UNICEF reported that 773 children in Guinea have lost both their parents due to the worst Ebola outbreak and their relatives have taken them all in. Recently, their relatives due to the fear that they might spread the disease abandoned the children in West Africa.
Advertisement"Since overcoming their initial fears and misconceptions about Ebola, families have been showing incredible support, providing care and protection for children whose parents have died," Manuel Fontaine, UNICEF's regional director for West and Central Africa, said in a statement.
According to the aid organization, an estimated 16,600 children in Guinea, Liberia and Sierra Leone lost one parent, both parents, or their primary caregivers to Ebola. But less than 3 percent of those children had to be placed outside family or community care.

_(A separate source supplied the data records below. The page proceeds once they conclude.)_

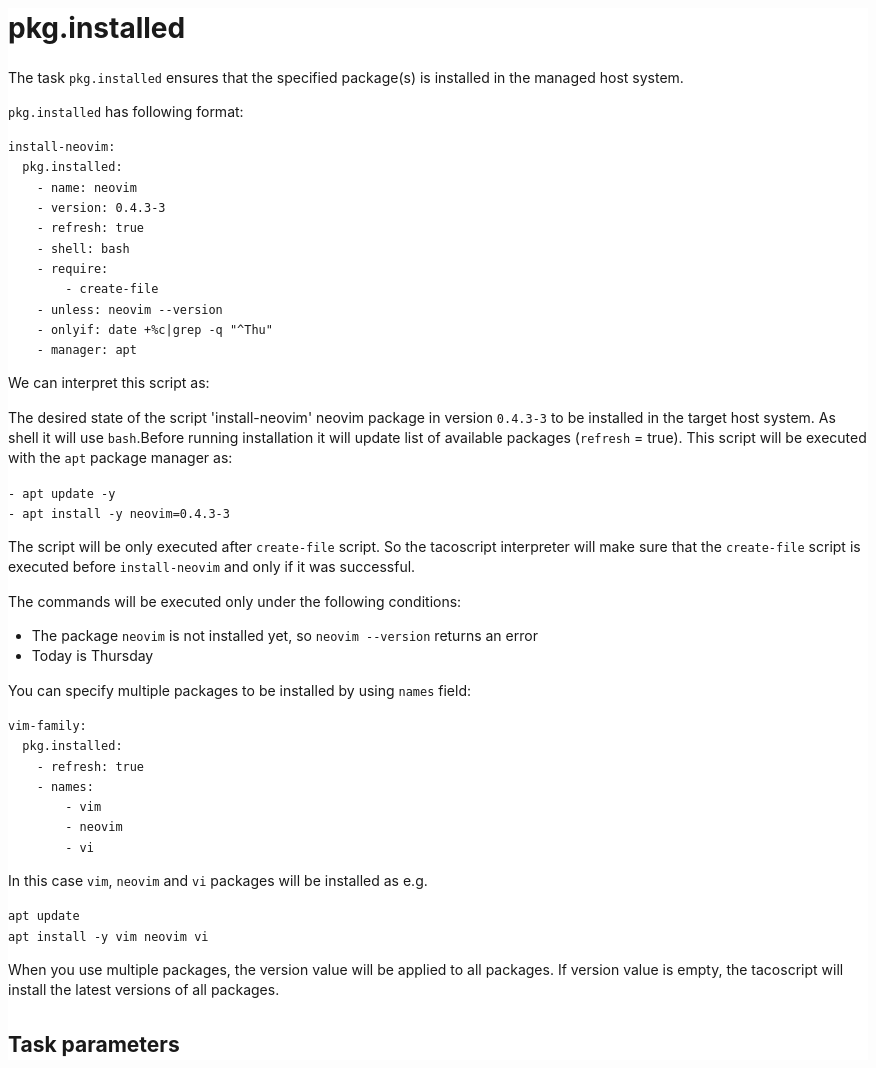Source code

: # pkg.installed

The task `pkg.installed` ensures that the specified package(s) is installed in the managed host system. 

`pkg.installed` has following format:

    install-neovim:
      pkg.installed:
        - name: neovim
        - version: 0.4.3-3
        - refresh: true
        - shell: bash
        - require:
            - create-file
        - unless: neovim --version
        - onlyif: date +%c|grep -q "^Thu"
        - manager: apt

We can interpret this script as:

The desired state of the script 'install-neovim' neovim package in version `0.4.3-3` to be installed in the target host system. As shell it will use `bash`.Before running installation it will update list of available packages (`refresh` = true). This script will be executed with the `apt` package manager as:
    
    - apt update -y
    - apt install -y neovim=0.4.3-3

The script will be only executed after `create-file` script. So the tacoscript interpreter will make sure that the `create-file` script is executed before `install-neovim` and only if it was successful.

The commands will be executed only under the following conditions:
- The package `neovim` is not installed yet, so `neovim --version` returns an error
- Today is Thursday

You can specify multiple packages to be installed by using `names` field:

    vim-family:
      pkg.installed:
        - refresh: true
        - names:
            - vim
            - neovim
            - vi

In this case `vim`, `neovim` and `vi` packages will be installed as e.g.

    apt update
    apt install -y vim neovim vi
    
When you use multiple packages, the version value will be applied to all packages. If version value is empty, the tacoscript will install the latest versions of all packages.

## Task parameters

Unaccompanied children who could have possibly come into physical contact with an Ebola victim were given center-based care where they remained under observation for 21 days the maximum incubation period of the Ebola virus, according to UNICEF.
Aid groups ramped up their psychological support efforts during the early period of the crisis when kids, after watching a parent die, worried about having nowhere to turn. One critical tool was training Ebola survivors, who had built up immunity to the disease, in how to treat and counsel kids.

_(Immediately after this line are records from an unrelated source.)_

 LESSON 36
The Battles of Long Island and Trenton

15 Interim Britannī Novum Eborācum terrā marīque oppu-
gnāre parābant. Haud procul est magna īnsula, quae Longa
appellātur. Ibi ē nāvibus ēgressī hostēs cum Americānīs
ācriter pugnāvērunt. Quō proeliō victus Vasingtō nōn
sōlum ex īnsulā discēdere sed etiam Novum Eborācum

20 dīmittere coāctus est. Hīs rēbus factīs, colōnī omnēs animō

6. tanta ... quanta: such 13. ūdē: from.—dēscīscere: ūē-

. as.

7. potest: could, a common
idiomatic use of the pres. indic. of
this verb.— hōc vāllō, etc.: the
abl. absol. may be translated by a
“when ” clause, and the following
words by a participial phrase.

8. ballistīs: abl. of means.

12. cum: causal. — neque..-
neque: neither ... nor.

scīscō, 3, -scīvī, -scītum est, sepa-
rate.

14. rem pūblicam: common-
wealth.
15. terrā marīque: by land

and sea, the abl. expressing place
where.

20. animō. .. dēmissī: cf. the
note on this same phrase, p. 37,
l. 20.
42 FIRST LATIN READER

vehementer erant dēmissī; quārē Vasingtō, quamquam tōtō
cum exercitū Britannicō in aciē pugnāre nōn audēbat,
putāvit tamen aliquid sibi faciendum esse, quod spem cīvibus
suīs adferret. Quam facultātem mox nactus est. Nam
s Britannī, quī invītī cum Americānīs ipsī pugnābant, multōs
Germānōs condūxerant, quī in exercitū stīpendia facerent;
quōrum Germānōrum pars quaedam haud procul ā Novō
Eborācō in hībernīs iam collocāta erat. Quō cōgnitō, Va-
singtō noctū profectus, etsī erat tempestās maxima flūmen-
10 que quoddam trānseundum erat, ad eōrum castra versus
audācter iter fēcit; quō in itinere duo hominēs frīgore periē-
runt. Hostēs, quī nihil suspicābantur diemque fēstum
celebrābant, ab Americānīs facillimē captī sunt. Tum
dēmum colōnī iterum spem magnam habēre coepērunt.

Harris Wureh, a 17-year-old in Liberia whose mother died from Ebola, told a UNICEF worker, "I don't know what will happen to my sister and I after the 21 days [of quarantine]."
UNICEF, and other humanitarian groups, educated communities about how Ebola spreads and worked to identify relatives who could welcome kids in need. International adoptions were put on hold in November though grieving children were desperate for homes and other basic necessities and the focus was on reuniting families.
Najwa Mekki, a UNICEF communications officer, told the Associated Press, "The first priority is to reunite children with their close relatives or other community members willing to look after them. Making permanent decisions about children's long-term care should be kept to an absolute minimum during this period."
Fontaine said, "As the Ebola-affected countries head towards recovery, we should take the opportunity to improve child protection services for all vulnerable children. We have a chance to address other forms of vulnerability that existed before the Ebola crisis, such as child marriage, child labor, sexual violence and exploitation."